_Information:_
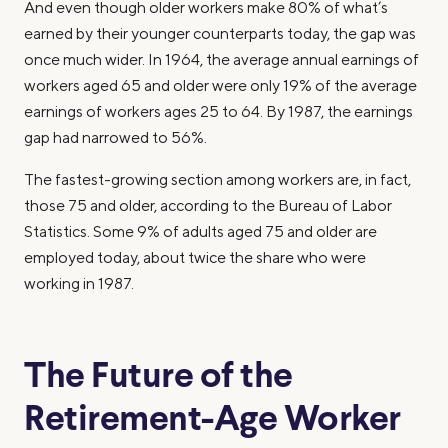
And even though older workers make 80% of what’s
earned by their younger counterparts today, the gap was
once much wider. In 1964, the average annual earnings of
workers aged 65 and older were only 19% of the average
earnings of workers ages 25 to 64. By 1987, the earnings
gap had narrowed to 56%.
The fastest-growing section among workers are, in fact,
those 75 and older, according to the Bureau of Labor
Statistics. Some 9% of adults aged 75 and older are
employed today, about twice the share who were
working in 1987.
The Future of the
Retirement-Age Worker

_About this exercise:_
Everything from the line with "earnings of workers" to the last line of the data is what to return, word for word; leave out the rest.

_Exercise response:_
earnings of workers ages 25 to 64. By 1987, the earnings
gap had narrowed to 56%.
The fastest-growing section among workers are, in fact,
those 75 and older, according to the Bureau of Labor
Statistics. Some 9% of adults aged 75 and older are
employed today, about twice the share who were
working in 1987.
The Future of the
Retirement-Age Worker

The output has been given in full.